Their father, film and television composer Jay Gruska (whose credits include "Beverly Hills 90210," "21 Jump Street" and "thirtysomething"), gave Ethan his first guitar at age 8, but the young composer gravitated to the piano. Barbara and Ethan studied music in high school and college, and formed a band in 2008 after Barbara had returned from a stint as touring drummer for L.A. singer Jenny Lewis. Ethan, still in his late teens, had started writing songs, and during a visit to Israel the two decided to team up after he heard some of Barbara's new songs. They were listening to a lot of Fleetwood Mac's "Rumours," and Paul Simon's "There Goes Rhymin' Simon."
They hooked up with family friend Wilder to make demos of the songs they'd finished — and connected so strongly with him that he became central to the creative process and the maneuvering necessary to get the music into the hands of professionals who could help them.
One of them was Warner Bros. A&R man Andy Olyphant, who was smitten after a single song. "I was absolutely charmed," Olyphant recalls. "You could feel the passion, and you got a real aura from the two of them. They were so intoxicating. I was immediately like, 'I love these kids. I want to be involved.'"
Olyphant, in turn, played it for Waronker, who'd just signed on as a Warner Bros. consultant after being away from the company for decades. The first Belle Brigade song he heard, "Sweet Louise," is the first song on the album, and sounds like a lost Lindsey Buckingham classic from Fleetwood Mac's "Tusk" — as interpreted by the Everlys. "When I heard the harmonies click in for the first time," recalls Waronker, "I remember raising my hand trying to get Andy's attention, saying, 'Wait, stop! Who is this?'"
The team set up shop at Capitol Studios in Hollywood, where artists such as Frank Sinatra, Beach Boys and Green Day have recorded, and began putting the songs to tape. Their musical palette excluded any synthetic sounds, preferring more natural tones of pedal steel guitar, strings, the occasional Hammond B-3 organ and standard bass, drum and guitar.
Barbara says the sessions with Waronker were memorable. "He would drop in on the recording process every now and then. We'd go in to meet with Lenny and Andy and just play them our demos. They're very intimately involved in our writing process — not the process of our writing, but they know what we're working on when we're working on it. And we just love showing our songs to them, because they're so supportive."

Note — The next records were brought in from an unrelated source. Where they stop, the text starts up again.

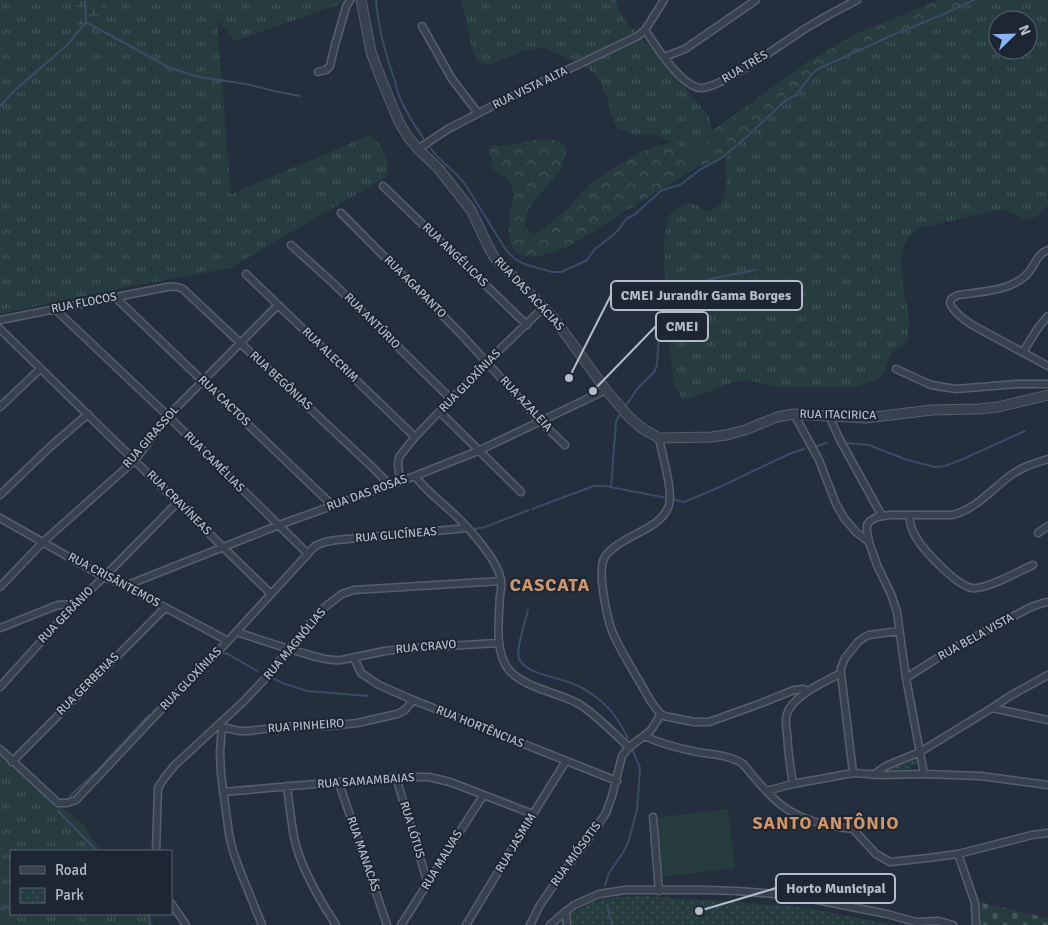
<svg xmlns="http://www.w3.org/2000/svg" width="1048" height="925" font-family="Signika,sans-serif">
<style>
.grass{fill:url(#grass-tufts);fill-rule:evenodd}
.forest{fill:url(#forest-crowns)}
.wetland{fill:url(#wetland-marsh)}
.cemetery{fill:url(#cemetery-stones)}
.park{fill:url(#park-dots)}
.garden{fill:#263c3f}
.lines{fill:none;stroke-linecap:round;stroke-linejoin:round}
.stream{stroke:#394c67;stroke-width:2}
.minor-casing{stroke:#565f6c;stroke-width:9}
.tertiary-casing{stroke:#565f6c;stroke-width:11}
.minor{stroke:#38414e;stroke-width:6}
.tertiary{stroke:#38414e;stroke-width:9}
.labels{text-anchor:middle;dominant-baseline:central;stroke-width:4;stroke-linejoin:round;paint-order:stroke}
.street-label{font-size:12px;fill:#b4bcc9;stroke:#1d2633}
.district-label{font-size:18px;font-weight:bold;letter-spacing:1px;fill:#d59563;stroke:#1d2633}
.leader{fill:none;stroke:#b4bcc9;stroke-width:2}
.callout-dot{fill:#b4bcc9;stroke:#1d2633;stroke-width:2}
.callout{fill:#1d2633;stroke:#b4bcc9;stroke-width:2}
.callout-label{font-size:14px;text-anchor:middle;font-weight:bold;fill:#b4bcc9}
</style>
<defs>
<pattern id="grass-tufts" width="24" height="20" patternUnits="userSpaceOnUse" patternTransform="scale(1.25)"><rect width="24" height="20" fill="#263c3f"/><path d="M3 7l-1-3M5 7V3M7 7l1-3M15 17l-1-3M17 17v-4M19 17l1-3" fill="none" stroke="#435659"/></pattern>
<pattern id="forest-crowns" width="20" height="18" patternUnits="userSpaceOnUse" patternTransform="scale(1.25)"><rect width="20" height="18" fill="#263c3f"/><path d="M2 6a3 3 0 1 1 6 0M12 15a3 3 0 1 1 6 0" fill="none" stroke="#435659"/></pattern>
<pattern id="wetland-marsh" width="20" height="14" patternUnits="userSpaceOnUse" patternTransform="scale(1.25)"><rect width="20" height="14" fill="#263c3f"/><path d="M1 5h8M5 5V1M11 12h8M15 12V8" fill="none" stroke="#435659"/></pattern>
<pattern id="cemetery-stones" width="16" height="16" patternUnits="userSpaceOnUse" patternTransform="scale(1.25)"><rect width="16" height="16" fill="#263c3f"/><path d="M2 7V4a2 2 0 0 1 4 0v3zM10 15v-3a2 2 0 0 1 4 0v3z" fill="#435659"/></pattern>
<pattern id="park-dots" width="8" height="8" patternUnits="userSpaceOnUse" patternTransform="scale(1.25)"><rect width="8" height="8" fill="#263c3f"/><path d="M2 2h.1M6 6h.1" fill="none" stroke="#435659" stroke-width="1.8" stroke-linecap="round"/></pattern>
</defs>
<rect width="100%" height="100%" fill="#242f3e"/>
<path class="grass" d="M0 0H74L75 12 107 8 104 0H346V2L235 41 217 20 231 194 370 135C385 148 387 156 389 175L230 268 108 291 0 314Z
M461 0H616C619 12 624 22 634 29L709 116C713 137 715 145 694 155L672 142 655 134 637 135 617 128 611 115 608 100 600 81 589 69 571 60 544 48 523 51 489 65 477 62 473 51Z
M978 0H1048V205L1037 216 1027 220 1002 209 920 228 910 236 905 243 901 258 904 296 909 313 908 340 902 346 893 351 889 358 885 371 877 379 855 387H777L762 383 747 380 733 382 689 399 682 400 673 380 665 295 664 241 668 217 676 208 689 203 698 206 704 212C708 211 713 210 716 208 731 196 725 173 726 157L806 85C818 71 831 64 847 56ZM998 20H1028V50H998Z
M0 753 42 792 84 825 95 843 103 851H11V914H151L153 925H0Z"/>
<path class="forest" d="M940 0H978L847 56 831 64 814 75 806 85 726 157 698 167 611 220 570 246 537 257 525 256 514 251C511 243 508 234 509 225 509 212 517 194 510 182 506 177 500 174 494 170L488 145 502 146 540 139 557 140 566 146V155L560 171 528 209 525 225 529 232 535 234 546 227 566 210 593 181 637 154 654 147 672 142 694 155C707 149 710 146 712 131L807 62 862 31Z"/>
<path class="wetland" d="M74 0H104L107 8 105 18 102 25 96 31 86 32 79 27 75 12Z"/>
<path class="cemetery" d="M974 901 1048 918V925H973Z"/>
<path class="park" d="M916 757 919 761C910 771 898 772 886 773L884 769Z
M644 896 790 906 808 908 891 925H559C584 898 609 897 644 896Z"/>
<path class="garden" d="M728 809 735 868 661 877 654 818Z"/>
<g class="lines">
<path class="stream" d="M376 0C378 26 385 53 394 78 396 84 397 90 399 96 407 114 419 133 431 149 441 162 455 171 465 184L506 250 515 259 524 264 552 272H561L579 264 587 260 594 250 613 235 620 228 626 219 634 215 662 190 680 185 701 169 720 159 742 141 785 101 796 95 813 73 818 69 893 35 944 14 974 0
M612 0 615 2
M86 22 170 68 199 77 246 84 274 91 300 96
M0 106 13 92 68 44 86 22 85 0
M624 408 638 388 654 372 657 365 659 334 673 298 677 293 683 288 691 285 715 278 755 270
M845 443 869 445 907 460 935 467 945 466 963 459 1025 431
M817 446 827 443
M611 487 616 422 620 414
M671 499 684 502 722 486 789 454 804 449
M532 509 594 486H605L667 498
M475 529 485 527 529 510
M339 543 442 534
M528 610C526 620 515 650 519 659 526 674 557 677 571 683 588 689 609 705 618 721 622 726 624 732 628 738
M220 653 228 654 257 671
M271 677 282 683 307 691 368 696
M153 712 171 695
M70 796 97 771 149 715
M58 811 97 851
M605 885 609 873 622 854 628 843 637 810 640 768 633 751
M607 905 612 925
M0 909 11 906
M148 914 150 925"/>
<g class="minor-casing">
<path id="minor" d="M422 26 452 79 478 113
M645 30C656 46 680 85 700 88 718 90 785 42 803 30 821 19 839 9 857 0
M664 57 685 49 756 0
M318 72 326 70 330 66 335 45 346 7 350 0
M418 149 448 129 500 102 638 36 645 30 664 0
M383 186 527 325
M341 213 460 333 541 422 565 445
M291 245 334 284 452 400
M1048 250C1037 254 1035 265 1028 273 1013 291 979 292 958 295L951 299 950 303C954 313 965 320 974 326L1048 366
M246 274 415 437
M115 297 332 505
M55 309 168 416 308 554
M0 320 167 287C173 286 177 286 183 289L371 466 390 485
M0 329 271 594
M1023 352 1038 328 1048 316
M896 369 931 385 956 389 1017 384H1048
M0 407 40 369
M440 412 521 492
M794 414 819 460 836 504 844 518 856 532 869 542 877 565 891 594 897 612 906 678 924 774
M829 416 840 440 882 516
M415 476C426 491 440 501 453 513 468 527 499 561 501 581 502 586 501 591 500 596 499 618 494 652 509 670 523 687 556 692 577 703 595 713 613 733 629 747
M400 481 398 464 399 457 415 437 487 362 544 307
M0 495 50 447 88 414
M910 515C909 524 912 530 916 537 923 550 957 586 972 588 986 590 1019 571 1033 565
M0 518 104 577 125 586 228 641
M1038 533 1048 526
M869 542 867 532V525L870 521 877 517 890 515H953C977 508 991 490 1011 475 1022 467 1035 463 1048 459
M125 586 279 525 415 476 478 451 606 390
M0 587 43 542 135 460 168 416 278 305
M0 628 58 605 75 604
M236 632C259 639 281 647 303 653 316 657 328 661 341 660L385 651 411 648 499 643
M354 658 361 673 379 685 413 700 617 781
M906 678 950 650 1031 607 1043 603 1048 602
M0 687 75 604 104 577 177 503
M992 708 1048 720
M660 713 664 716 694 722H709L759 704 794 690 803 689 809 691
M217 726 222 727 220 752 221 774 229 834 233 851 239 868 262 925
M222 727 239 731H248L294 726H329L357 723 397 714 405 710 413 700
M644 736C660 743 677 748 693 751 709 755 729 754 743 764 755 778 766 793 780 804 801 821 827 826 853 829L876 854 890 862 928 858 958 854 1032 835 1048 833
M0 749 58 803H67L76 800 155 716 228 641 315 546 325 542 336 540 468 528
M12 762 165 608
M853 773 841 673V668L845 658 858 642 863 638 869 635 899 631
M873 775 886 766 920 752 992 708 1010 696 1048 675
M396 777 428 884
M339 783 387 925
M793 784C790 767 788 750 787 733 786 727 785 720 787 714 792 696 826 681 841 673
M287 786C289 803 291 820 294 837 300 867 319 899 336 925
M766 791 793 784 853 773 883 775 924 774 981 776 1048 785
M223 792 396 777H429L450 782 533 814
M653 817 659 891
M156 851 158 788 165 777 175 765 243 702 262 682 321 610 342 594 354 590 501 581
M958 854 975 903 976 925
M171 903 186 925
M566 911 567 925
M401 925C429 882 455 838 483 796
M466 925 533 814 566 761
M530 925 540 905 556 882 587 841 606 813 612 796 622 756 629 747 644 736 651 730 658 719 660 713C651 704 646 692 639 681 630 665 619 648 612 631 607 618 600 581 602 568 602 561 605 555 610 551 624 535 662 529 669 505 673 489 662 455 659 438
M550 925 559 917 574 905 599 894 625 890H706L736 891 789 895 817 900 887 914 916 922 939 921 953 925"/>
</g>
<g class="tertiary-casing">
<path id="tertiary" d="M361 0 371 52 382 81 399 122 408 137 418 149 438 168 471 210 488 246 494 257 553 317 606 390 629 417 643 429 659 438 711 437 726 435 745 430 777 417 794 414 866 418 932 410 978 409 998 407 1048 395"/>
</g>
<use href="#minor" class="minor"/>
<use href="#tertiary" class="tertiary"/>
</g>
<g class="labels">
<g class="street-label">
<text transform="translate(745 67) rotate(-31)">RUA TRÊS</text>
<text transform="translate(530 88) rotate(-26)">RUA VISTA ALTA</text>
<text transform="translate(455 255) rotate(44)">RUA ANGÉLICAS</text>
<text transform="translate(415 287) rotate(45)">RUA AGAPANTO</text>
<text transform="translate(529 294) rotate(47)">RUA DAS ACÁCIAS</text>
<text transform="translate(84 303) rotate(-11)">RUA FLOCOS</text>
<text transform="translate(372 321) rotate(45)">RUA ANTÚRIO</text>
<text transform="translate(330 355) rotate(44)">RUA ALECRIM</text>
<text transform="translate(281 381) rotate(43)">RUA BEGÔNIAS</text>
<text transform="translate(470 381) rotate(-46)">RUA GLOXÍNIAS</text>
<text transform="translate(224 401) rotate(44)">RUA CACTOS</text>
<text transform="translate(526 404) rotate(47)">RUA AZALEIA</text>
<text transform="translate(838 415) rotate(1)">RUA ITACIRICA</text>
<text transform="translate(151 437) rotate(-49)">RUA GIRASSOL</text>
<text transform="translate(214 462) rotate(45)">RUA CAMÉLIAS</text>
<text transform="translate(367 493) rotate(-20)">RUA DAS ROSAS</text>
<text transform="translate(179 503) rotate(45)">RUA CRAVÍNEAS</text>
<text transform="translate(396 535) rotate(-5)">RUA GLICÍNEAS</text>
<text transform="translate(114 580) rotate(28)">RUA CRISÂNTEMOS</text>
<text transform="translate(66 615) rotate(-46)">RUA GERÂNIO</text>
<text transform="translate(976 637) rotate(-29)">RUA BELA VISTA</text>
<text transform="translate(295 644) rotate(-50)">RUA MAGNÓLIAS</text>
<text transform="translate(426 647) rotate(-5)">RUA CRAVO</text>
<text transform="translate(191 679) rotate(-46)">RUA GLOXÍNIAS</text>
<text transform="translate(88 684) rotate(-45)">RUA GERBENAS</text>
<text transform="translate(306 726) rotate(-4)">RUA PINHEIRO</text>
<text transform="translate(480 727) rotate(22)">RUA HORTÊNCIAS</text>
<text transform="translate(366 781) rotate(-4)">RUA SAMAMBAIAS</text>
<text transform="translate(412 830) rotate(73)">RUA LÓTUS</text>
<text transform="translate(516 843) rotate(-59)">RUA JASMIM</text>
<text transform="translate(363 854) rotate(71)">RUA MANACÁS</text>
<text transform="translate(576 854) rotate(-54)">RUA MIÓSOTIS</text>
<text transform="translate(442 860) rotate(-59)">RUA MALVAS</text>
</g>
<g class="district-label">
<text x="550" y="585">CASCATA</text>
<text x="826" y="823">SANTO ANTÔNIO</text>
</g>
</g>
<path class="leader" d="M569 378L611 295M593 391L656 326M699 911L776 888"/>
<g class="callout-dot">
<circle cx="569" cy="378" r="5"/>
<circle cx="593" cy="391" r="5"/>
<circle cx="699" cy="911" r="5"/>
</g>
<g class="callout">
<rect x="611" y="281" width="191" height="29" rx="5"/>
<rect x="656" y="312" width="52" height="29" rx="5"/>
<rect x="776" y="874" width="119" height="29" rx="5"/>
</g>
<g class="callout-label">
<text x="706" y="300">CMEI Jurandir Gama Borges</text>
<text x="682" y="331">CMEI</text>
<text x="836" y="893">Horto Municipal</text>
</g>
<rect x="10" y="850" width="162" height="65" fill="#1d2633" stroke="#59626f"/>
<rect x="20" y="866" width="25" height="8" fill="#38414e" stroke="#59626f"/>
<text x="55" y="875" font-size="15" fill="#b4bcc9">Road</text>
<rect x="20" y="888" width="25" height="15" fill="url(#park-dots)" stroke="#59626f"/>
<text x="55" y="900" font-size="15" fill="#b4bcc9">Park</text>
<g transform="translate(1013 35) rotate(67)"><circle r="24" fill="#1d2633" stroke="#59626f"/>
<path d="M0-4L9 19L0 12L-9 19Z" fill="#8ab4f8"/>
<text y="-8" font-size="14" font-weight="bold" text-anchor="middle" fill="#b4bcc9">N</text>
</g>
</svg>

Adds Waronker, "What I started to focus on was the vocal sound. It was so unique, and so important to have that sound, because so few people have it, and when it's really good it sets you apart, and you have a relationship to the sound of them."
But, then, that kind of relationship to music — and to Warners — runs deep, Barbara says. "My mom listened to 'Graceland' in the car every morning on my way to kindergarten."